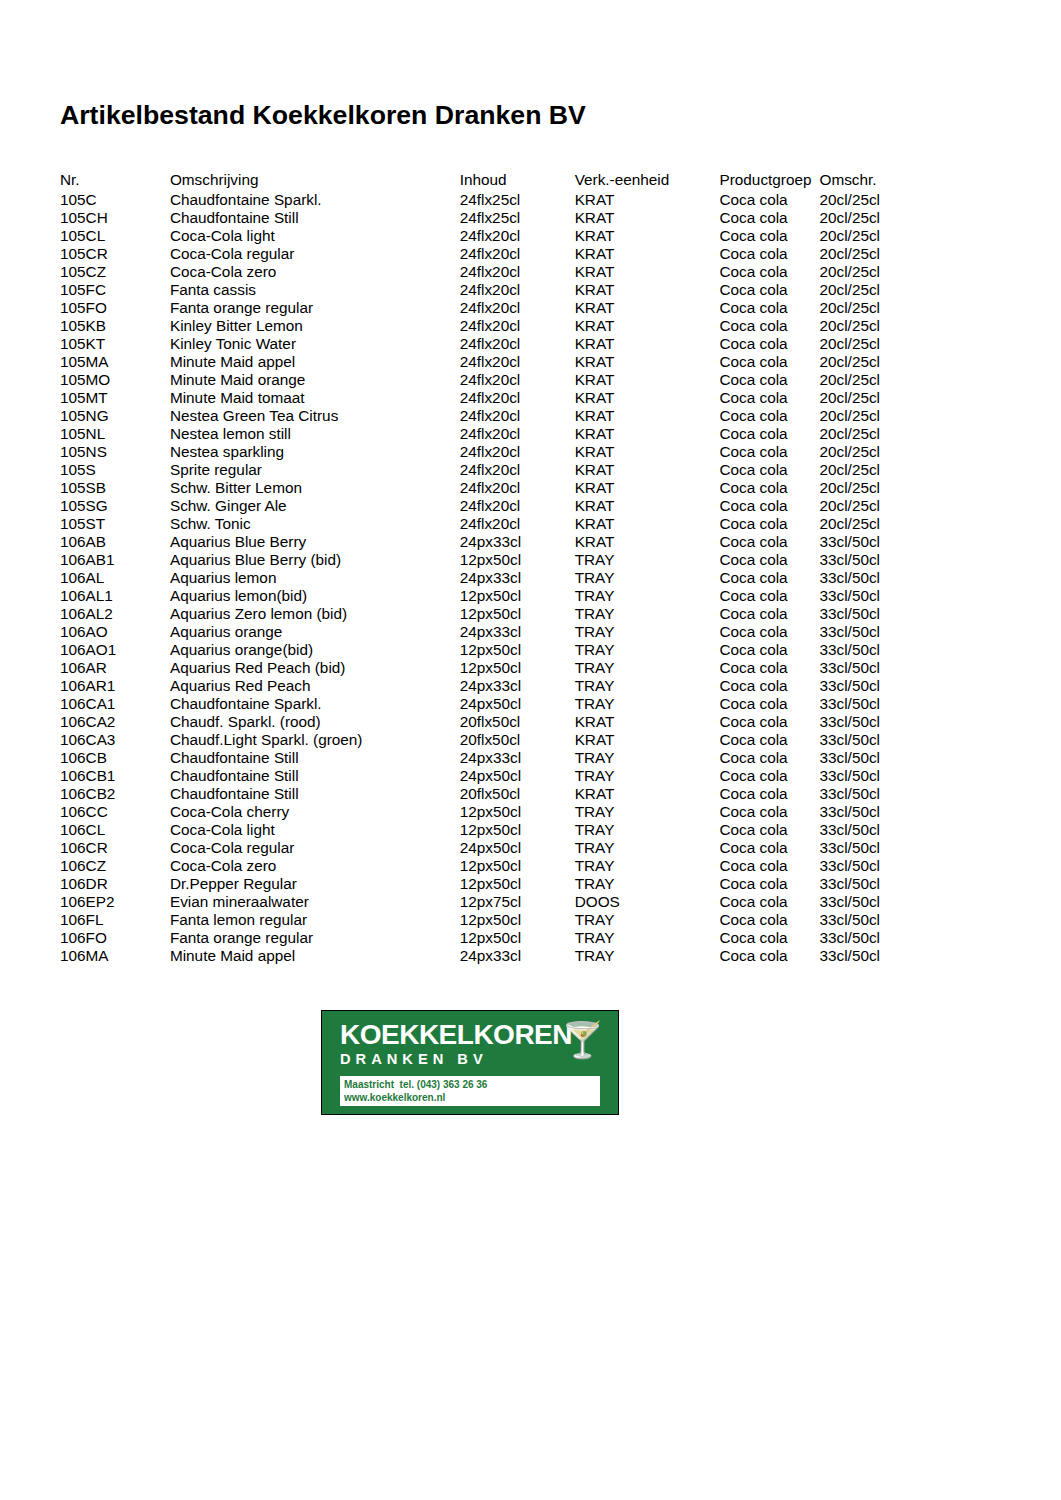Artikelbestand Koekkelkoren Dranken BV
| Nr. | Omschrijving | Inhoud | Verk.-eenheid | Productgroep | Omschr. |
| --- | --- | --- | --- | --- | --- |
| 105C | Chaudfontaine Sparkl. | 24flx25cl | KRAT | Coca cola | 20cl/25cl |
| 105CH | Chaudfontaine Still | 24flx25cl | KRAT | Coca cola | 20cl/25cl |
| 105CL | Coca-Cola light | 24flx20cl | KRAT | Coca cola | 20cl/25cl |
| 105CR | Coca-Cola regular | 24flx20cl | KRAT | Coca cola | 20cl/25cl |
| 105CZ | Coca-Cola zero | 24flx20cl | KRAT | Coca cola | 20cl/25cl |
| 105FC | Fanta cassis | 24flx20cl | KRAT | Coca cola | 20cl/25cl |
| 105FO | Fanta orange regular | 24flx20cl | KRAT | Coca cola | 20cl/25cl |
| 105KB | Kinley Bitter Lemon | 24flx20cl | KRAT | Coca cola | 20cl/25cl |
| 105KT | Kinley Tonic Water | 24flx20cl | KRAT | Coca cola | 20cl/25cl |
| 105MA | Minute Maid appel | 24flx20cl | KRAT | Coca cola | 20cl/25cl |
| 105MO | Minute Maid orange | 24flx20cl | KRAT | Coca cola | 20cl/25cl |
| 105MT | Minute Maid tomaat | 24flx20cl | KRAT | Coca cola | 20cl/25cl |
| 105NG | Nestea Green Tea Citrus | 24flx20cl | KRAT | Coca cola | 20cl/25cl |
| 105NL | Nestea lemon still | 24flx20cl | KRAT | Coca cola | 20cl/25cl |
| 105NS | Nestea sparkling | 24flx20cl | KRAT | Coca cola | 20cl/25cl |
| 105S | Sprite regular | 24flx20cl | KRAT | Coca cola | 20cl/25cl |
| 105SB | Schw. Bitter Lemon | 24flx20cl | KRAT | Coca cola | 20cl/25cl |
| 105SG | Schw. Ginger Ale | 24flx20cl | KRAT | Coca cola | 20cl/25cl |
| 105ST | Schw. Tonic | 24flx20cl | KRAT | Coca cola | 20cl/25cl |
| 106AB | Aquarius Blue Berry | 24px33cl | KRAT | Coca cola | 33cl/50cl |
| 106AB1 | Aquarius Blue Berry (bid) | 12px50cl | TRAY | Coca cola | 33cl/50cl |
| 106AL | Aquarius lemon | 24px33cl | TRAY | Coca cola | 33cl/50cl |
| 106AL1 | Aquarius lemon(bid) | 12px50cl | TRAY | Coca cola | 33cl/50cl |
| 106AL2 | Aquarius Zero lemon (bid) | 12px50cl | TRAY | Coca cola | 33cl/50cl |
| 106AO | Aquarius orange | 24px33cl | TRAY | Coca cola | 33cl/50cl |
| 106AO1 | Aquarius orange(bid) | 12px50cl | TRAY | Coca cola | 33cl/50cl |
| 106AR | Aquarius Red Peach (bid) | 12px50cl | TRAY | Coca cola | 33cl/50cl |
| 106AR1 | Aquarius Red Peach | 24px33cl | TRAY | Coca cola | 33cl/50cl |
| 106CA1 | Chaudfontaine Sparkl. | 24px50cl | TRAY | Coca cola | 33cl/50cl |
| 106CA2 | Chaudf. Sparkl. (rood) | 20flx50cl | KRAT | Coca cola | 33cl/50cl |
| 106CA3 | Chaudf.Light Sparkl. (groen) | 20flx50cl | KRAT | Coca cola | 33cl/50cl |
| 106CB | Chaudfontaine Still | 24px33cl | TRAY | Coca cola | 33cl/50cl |
| 106CB1 | Chaudfontaine Still | 24px50cl | TRAY | Coca cola | 33cl/50cl |
| 106CB2 | Chaudfontaine Still | 20flx50cl | KRAT | Coca cola | 33cl/50cl |
| 106CC | Coca-Cola cherry | 12px50cl | TRAY | Coca cola | 33cl/50cl |
| 106CL | Coca-Cola light | 12px50cl | TRAY | Coca cola | 33cl/50cl |
| 106CR | Coca-Cola regular | 24px50cl | TRAY | Coca cola | 33cl/50cl |
| 106CZ | Coca-Cola zero | 12px50cl | TRAY | Coca cola | 33cl/50cl |
| 106DR | Dr.Pepper Regular | 12px50cl | TRAY | Coca cola | 33cl/50cl |
| 106EP2 | Evian mineraalwater | 12px75cl | DOOS | Coca cola | 33cl/50cl |
| 106FL | Fanta lemon regular | 12px50cl | TRAY | Coca cola | 33cl/50cl |
| 106FO | Fanta orange regular | 12px50cl | TRAY | Coca cola | 33cl/50cl |
| 106MA | Minute Maid appel | 24px33cl | TRAY | Coca cola | 33cl/50cl |
🍸
KOEKKELKOREN
DRANKEN BV
Maastricht tel. (043) 363 26 36
www.koekkelkoren.nl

• [INSTRUCTIONS TO FOLLOW]:
The response should hold exactly the lines starting at the line with "105SB | Schw." and ending at the line with "106AB | Aquarius", and no other line of the material above.

• [EXERCISE ANSWER]:
| 105SB | Schw. Bitter Lemon | 24flx20cl | KRAT | Coca cola | 20cl/25cl |
| 105SG | Schw. Ginger Ale | 24flx20cl | KRAT | Coca cola | 20cl/25cl |
| 105ST | Schw. Tonic | 24flx20cl | KRAT | Coca cola | 20cl/25cl |
| 106AB | Aquarius Blue Berry | 24px33cl | KRAT | Coca cola | 33cl/50cl |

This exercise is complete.